Thromboses are a common complication of cancerous diseases, which affect the blood clotting system and can activate it. The general risk of thrombosis in cancer patients is approximately 4 – 7 times higher than in people without an underlying malignant disease. Cancer patients who develop thromboses have a higher risk of mortality. A venous thromboembolism (VTE) a blocked vessel in the venous vascular system – is influenced by the type of cancer. Malignant brain tumours are amongst the types of cancer with the highest thrombosis risk and thromboses are also common in patients with pancreatic cancer and lung cancer. In the case of a malignant brain tumour, there is a 15 – 20% probability of suffering a venous thromboembolism.
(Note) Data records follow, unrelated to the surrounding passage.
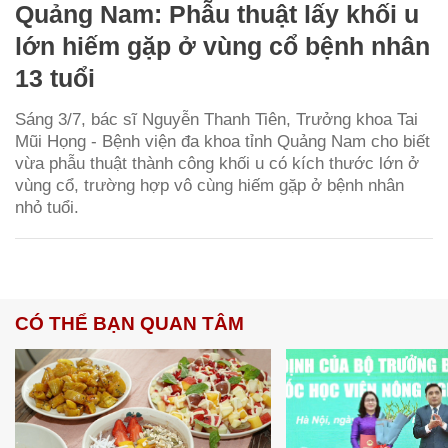
Quảng Nam: Phẫu thuật lấy khối u
lớn hiếm gặp ở vùng cổ bệnh nhân
13 tuổi
Sáng 3/7, bác sĩ Nguyễn Thanh Tiên, Trưởng khoa Tai
Mũi Họng - Bệnh viện đa khoa tỉnh Quảng Nam cho biết
vừa phẫu thuật thành công khối u có kích thước lớn ở
vùng cổ, trường hợp vô cùng hiếm gặp ở bệnh nhân
nhỏ tuổi.
CÓ THỂ BẠN QUAN TÂM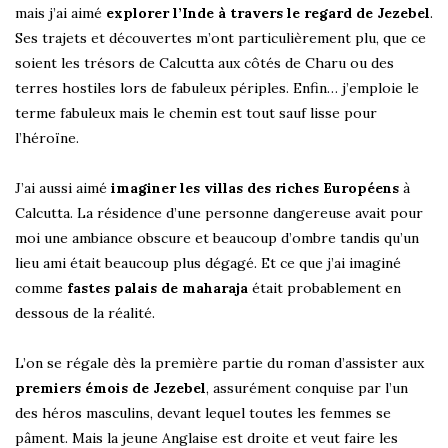
mais j’ai aimé
explorer l’Inde à travers le regard de Jezebel
.
Ses trajets et découvertes m’ont particulièrement plu, que ce
soient les trésors de Calcutta aux côtés de Charu ou des
terres hostiles lors de fabuleux périples. Enfin… j’emploie le
terme fabuleux mais le chemin est tout sauf lisse pour
l’héroïne.
J’ai aussi aimé
imaginer les villas des riches Européens
à
Calcutta. La résidence d’une personne dangereuse avait pour
moi une ambiance obscure et beaucoup d’ombre tandis qu’un
lieu ami était beaucoup plus dégagé. Et ce que j’ai imaginé
comme
fastes palais de maharaja
était probablement en
dessous de la réalité.
L’on se régale dès la première partie du roman d’assister aux
premiers émois de Jezebel
, assurément conquise par l’un
des héros masculins, devant lequel toutes les femmes se
pâment. Mais la jeune Anglaise est droite et veut faire les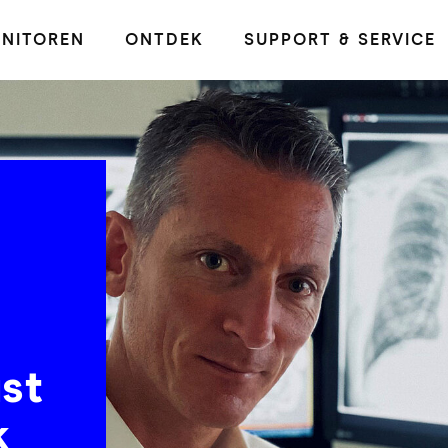
NITOREN
ONTDEK
SUPPORT & SERVICE
ust
k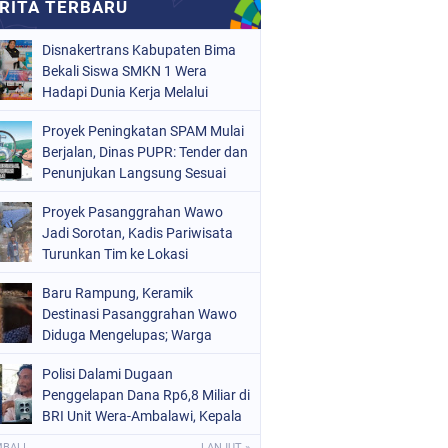
Disnakertrans Kabupaten Bima
Bekali Siswa SMKN 1 Wera
Hadapi Dunia Kerja Melalui
Bimbingan Jabatan
Proyek Peningkatan SPAM Mulai
Berjalan, Dinas PUPR: Tender dan
Penunjukan Langsung Sesuai
Aturan
Proyek Pasanggrahan Wawo
Jadi Sorotan, Kadis Pariwisata
Turunkan Tim ke Lokasi
Baru Rampung, Keramik
Destinasi Pasanggrahan Wawo
Diduga Mengelupas; Warga
Soroti Kualitas Proyek Rp219,7
Polisi Dalami Dugaan
Juta
Penggelapan Dana Rp6,8 Miliar di
BRI Unit Wera-Ambalawi, Kepala
Unit Bantah Tudingan Kuasa
MBALI
LANJUT »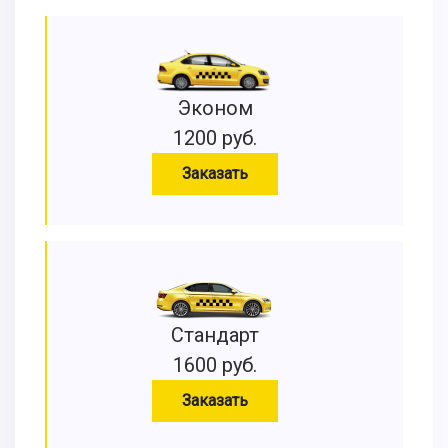
Эконом
1200 руб.
Заказать
Стандарт
1600 руб.
Заказать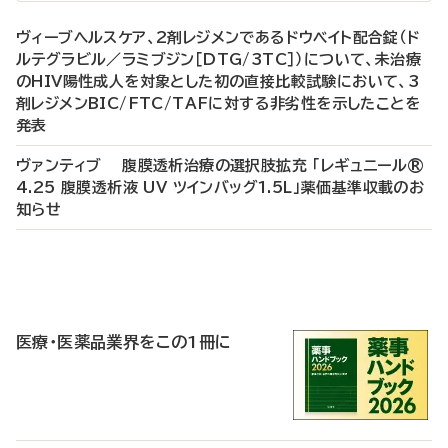
ヴィーブヘルスケア、2剤レジメンであるドウベイト配合錠（ド
ルテグラビル／ラミブジン［DTG/3TC］）について、未治療
のHIV陽性成人を対象とした初の直接比較試験において、3
剤レジメンBIC/FTC/TAFに対する非劣性を示したことを
発表
ヴァンティブ 腹膜透析治療の選択肢拡充 「レギュニール®
4.25 腹膜透析液 UV ツインバッグ1.5L」薬価基準収載のお
知らせ
P
R
医療・医薬品業界をこの1冊に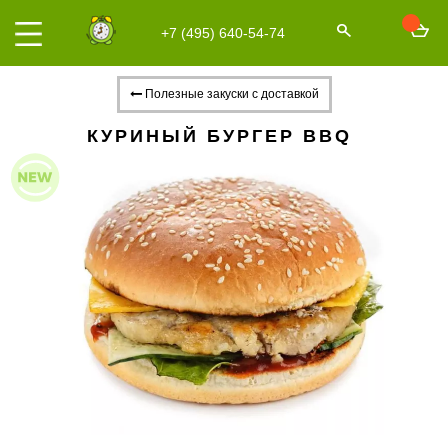
+7 (495) 640-54-74
Полезные закуски с доставкой
КУРИНЫЙ БУРГЕР BBQ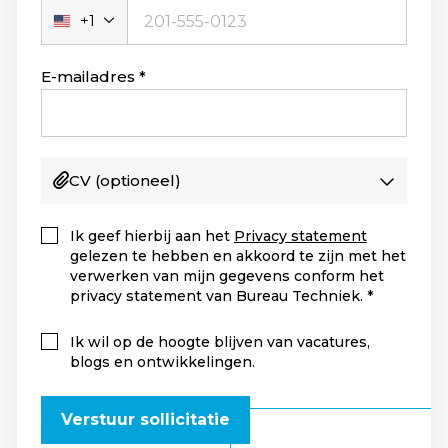
+1
Verenigde
Staten
+1
E-mailadres
CV
(optioneel)
Ik geef hierbij aan het
Privacy statement
gelezen te hebben en akkoord te zijn met het
verwerken van mijn gegevens conform het
privacy statement van Bureau Techniek.
Ik wil op de hoogte blijven van vacatures,
blogs en ontwikkelingen.
Verstuur sollicitatie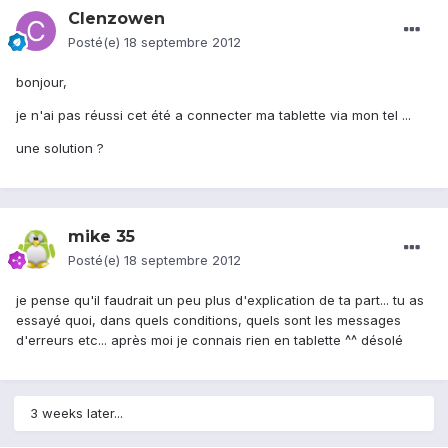
Clenzowen
Posté(e)
18 septembre 2012
bonjour,
je n'ai pas réussi cet été a connecter ma tablette via mon tel ...
une solution ?
mike 35
Posté(e)
18 septembre 2012
je pense qu'il faudrait un peu plus d'explication de ta part... tu as
essayé quoi, dans quels conditions, quels sont les messages
d'erreurs etc... après moi je connais rien en tablette ^^ désolé
3 weeks later...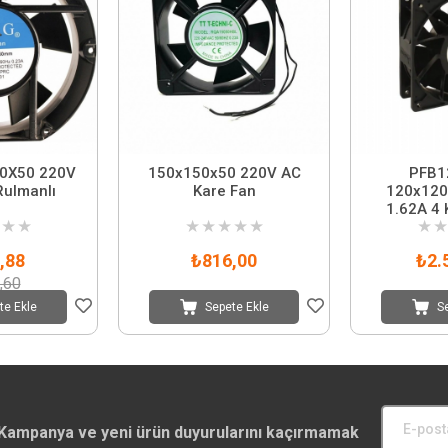
0X50 220V
150x150x50 220V AC
PFB1
Rulmanlı
Kare Fan
120x120
1.62A 4 
★
★
★
★
★
★
★
★
★
,88
₺816,00
₺2.
,60
te Ekle
Sepete Ekle
S
Kampanya ve yeni ürün duyurularını kaçırmamak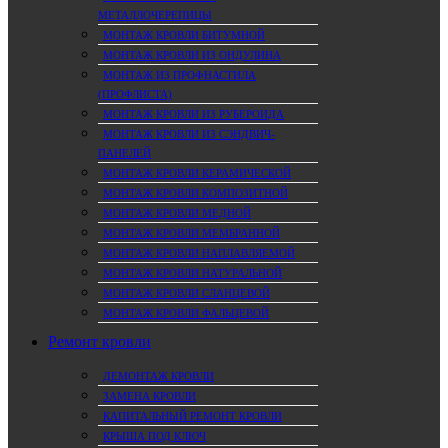
МЕТАЛЛОЧЕРЕПИЦЫ
МОНТАЖ КРОВЛИ БИТУМНОЙ
МОНТАЖ КРОВЛИ ИЗ ОНДУЛИНА
МОНТАЖ ИЗ ПРОФНАСТИЛА
(ПРОФЛИСТА)
МОНТАЖ КРОВЛИ ИЗ РУБЕРОИДА
МОНТАЖ КРОВЛИ ИЗ СЭНДВИЧ-
ПАНЕЛЕЙ
МОНТАЖ КРОВЛИ КЕРАМИЧЕСКОЙ
МОНТАЖ КРОВЛИ КОМПОЗИТНОЙ
МОНТАЖ КРОВЛИ МЕДНОЙ
МОНТАЖ КРОВЛИ МЕМБРАННОЙ
МОНТАЖ КРОВЛИ НАПЛАВЛЯЕМОЙ
МОНТАЖ КРОВЛИ НАТУРАЛЬНОЙ
МОНТАЖ КРОВЛИ СЛАНЦЕВОЙ
МОНТАЖ КРОВЛИ ФАЛЬЦЕВОЙ
Ремонт кровли
ДЕМОНТАЖ КРОВЛИ
ЗАМЕНА КРОВЛИ
КАПИТАЛЬНЫЙ РЕМОНТ КРОВЛИ
КРЫША ПОД КЛЮЧ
Now it has been found that the protein podoplanin, which normally occurs in the lymphatic system and is important for embryonic development, for example, can be formed in the tissue of brain tumour patients. It serves to activate the blood platelets, which are an important component of the blood clotting system. For the study, which was conducted as part of the Vienna Cancer and Thrombosis Study (CATS), which has now been running for more than 10 years, tissue samples from brain tumours from 213 patients were stained using a special technique, in order to identify potential podoplanin expression. “It was found that increased podoplanin expression is a strong indicator of the occurrence of venous thromboembolisms, whereby the VTE risk of patients with malignant brain tumours was increased six-fold over a two-year observation period,” said the lead investigator.
In order to understand the underlying mechanisms of increased susceptibility to thrombosis, the researchers also studied the aggregation of blood platelets. The results showed that the more platelet aggregations there were, the more podoplanin there was present in the tissue. On the other hand, fewer platelets were measured in the blood, since they had been used for podoplanin activation. By means of in vitro experiments, the researchers were able to confirm that podoplanin-positive tumour cell lines strongly activate blood platelets and cause them to aggregate.
The results of the study show that, by activating the blood platelets, podoplanin can lead to the occurrence of a venous thromboembolism. The study was therefore able to identify a possible underlying mechanism for the very first time and this could have far-reaching consequences for the future prophylaxis and treatment of thrombosis in patients with malignant brain tumours.